Agreed that there are better approaches than LLm to solve this problem There are deep learning and sequence models that are focused on this task using extracted structured info. Wouldn't you be better off using llm or any extraction + linking model to identify medical concepts and then a model that only understands medical concepts in order to do predict the next medical concepts.
from that source we find descriptions of two features
"enhancements to automatically draft message responses"
"Another solution will bring natural language queries to SlicerDicer"
neither of which needs 32k token nor to see the patient records
also, foot note 1
"users of Azure and Azure OpenAI Service are responsible for ensuring the regulatory compliance of their use"
there is zero claim of actual compliances of these services for handling sensitive or regulated data.
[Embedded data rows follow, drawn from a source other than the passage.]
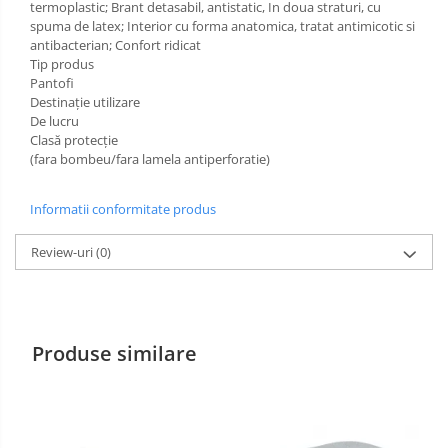
termoplastic; Brant detasabil, antistatic, In doua straturi, cu
spuma de latex; Interior cu forma anatomica, tratat antimicotic si
Incaltaminte alba de protectie
antibacterian; Confort ridicat
Tip produs
Incaltaminte ESD
Pantofi
Destinație utilizare
Pantofi fara protectie
De lucru
Clasă protecție
Protectie chimica
(fara bombeu/fara lamela antiperforatie)
Saboti
Informatii conformitate produs
Manecute
Review-uri
(0)
Manusi fibre speciale
Manusi fibre speciale impregnate
Manusi latex
Produse similare
Manusi neopren
Manusi nitril
Manusi piele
now I understand the enthusiasm, but at least don't waste people time with sources that are, at best, tangential, and don't provide any substance to the discussion
"The second use will bring natural language queries and "data analysis" to SlicerDicer, which is Epic's data-exploration tool that allows searches across large numbers of patients to identify trends that could be useful for making new discoveries or for financial reasons. According to Microsoft, that will help "clinical leaders explore data in a conversational and intuitive way.""
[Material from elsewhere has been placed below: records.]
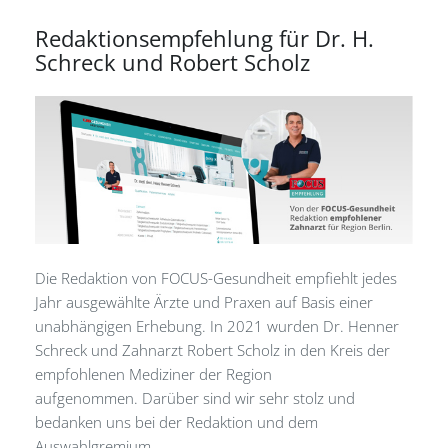
Redaktionsempfehlung für Dr. H.
Schreck und Robert Scholz
Die Redaktion von FOCUS-Gesundheit empfiehlt jedes
Jahr ausgewählte Ärzte und Praxen auf Basis einer
unabhängigen Erhebung. In 2021 wurden Dr. Henner
Schreck und Zahnarzt Robert Scholz in den Kreis der
empfohlenen Mediziner der Region
aufgenommen. Darüber sind wir sehr stolz und
bedanken uns bei der Redaktion und dem
Auswahlgremium.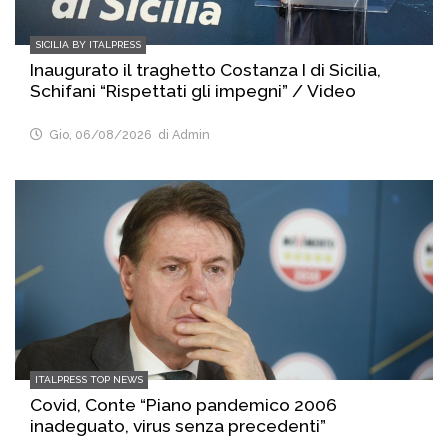
SICILIA BY ITALPRESS
Inaugurato il traghetto Costanza I di Sicilia,
Schifani “Rispettati gli impegni” / Video
Gio, 06/08/2026
di Admin
ITALPRESS TOP NEWS
Covid, Conte “Piano pandemico 2006
inadeguato, virus senza precedenti”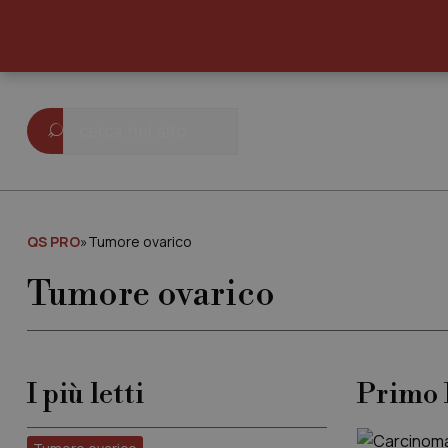
QS PRO
»
Tumore ovarico
Tumore ovarico
I più letti
Primo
Do you not understand what natural language queries on external data by access of/enabled by GPT-4 means/entails ?
The only thing worse than being condescending is being condescending and wrong.
yes, it seems you haven't been understanding what's written
that means natural language will understand user request and write queries for SlicerDicer data backend, not that data is sent to the llm for analysis.
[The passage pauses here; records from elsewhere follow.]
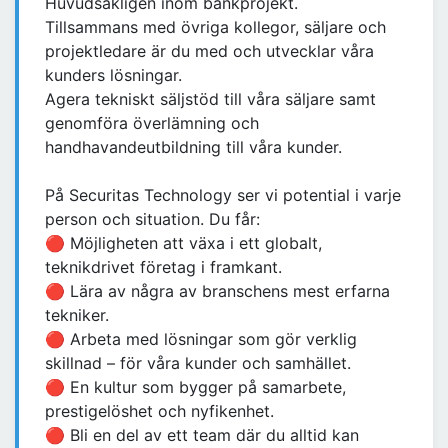
Huvudsakligen inom bankprojekt.
Tillsammans med övriga kollegor, säljare och
projektledare är du med och utvecklar våra
kunders lösningar.
Agera tekniskt säljstöd till våra säljare samt
genomföra överlämning och
handhavandeutbildning till våra kunder.
På Securitas Technology ser vi potential i varje
person och situation. Du får:
🔴 Möjligheten att växa i ett globalt,
teknikdrivet företag i framkant.
🔴 Lära av några av branschens mest erfarna
tekniker.
🔴 Arbeta med lösningar som gör verklig
skillnad – för våra kunder och samhället.
🔴 En kultur som bygger på samarbete,
prestigelöshet och nyfikenhet.
🔴 Bli en del av ett team där du alltid kan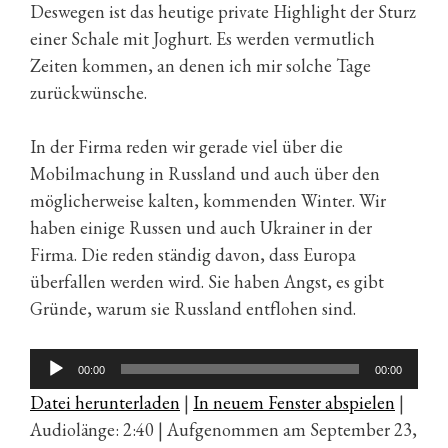
Deswegen ist das heutige private Highlight der Sturz
einer Schale mit Joghurt. Es werden vermutlich
Zeiten kommen, an denen ich mir solche Tage
zurückwünsche.
In der Firma reden wir gerade viel über die
Mobilmachung in Russland und auch über den
möglicherweise kalten, kommenden Winter. Wir
haben einige Russen und auch Ukrainer in der
Firma. Die reden ständig davon, dass Europa
überfallen werden wird. Sie haben Angst, es gibt
Gründe, warum sie Russland entflohen sind.
Audio-
00:00
00:00
Player
Datei herunterladen
|
In neuem Fenster abspielen
|
Audiolänge: 2:40
|
Aufgenommen am September 23,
citation needed. specifically regarding gpt4 and not the other models, since that was your claim.
> That being said, you can run LLMs on-prem.
how is this relevant at all? it's just dodging the question, since the claim was about gpt4 32k tokens and not the crop of generic models that we have now availabe on prem (and which don't support 32k token anyway)
For my use case, GPT-3.5 quality seems enough, as it already delivers nearly 100% optimal output, and GPT-4 wouldn't be much of an improvement. On the other hand, an upper bound of 8k or even 32k context is just not acceptable for my use case.
I tried out da-vinci, which also works fine, but models below da-vinci don't work well for my use case.
Take GPT-4, for example. GPT-4's zero-shot prompt performance is excellent. It capably handles tons of tasks—even in specialized domains such as medicine and law. (Note: I'm a doctor and lawyer both.) I can see future LLMs being even more capable.
In fact, I see LLMs as platforms rather than products. Take smartphones: you have just two dominant platforms, iOS and Android. An entire ecosystem of apps runs on them. A software-only example might be web browsers: Chrome (and chromium browsers) and Firefox. These are the platforms on which millions of web applications run. I see LLMs ending up this way: a few platform providers, and a much vaster ecosystem of "apps" built on them.
This also implies something else: the "fine-tuning data" moat you thought your organization might have had might not be a moat at all. "Foundation" LLMs will become so good that everyone else will be able to do what you're doing. You'll have to compete the old-fashioned way: by building a better product, and crushing sales and marketing.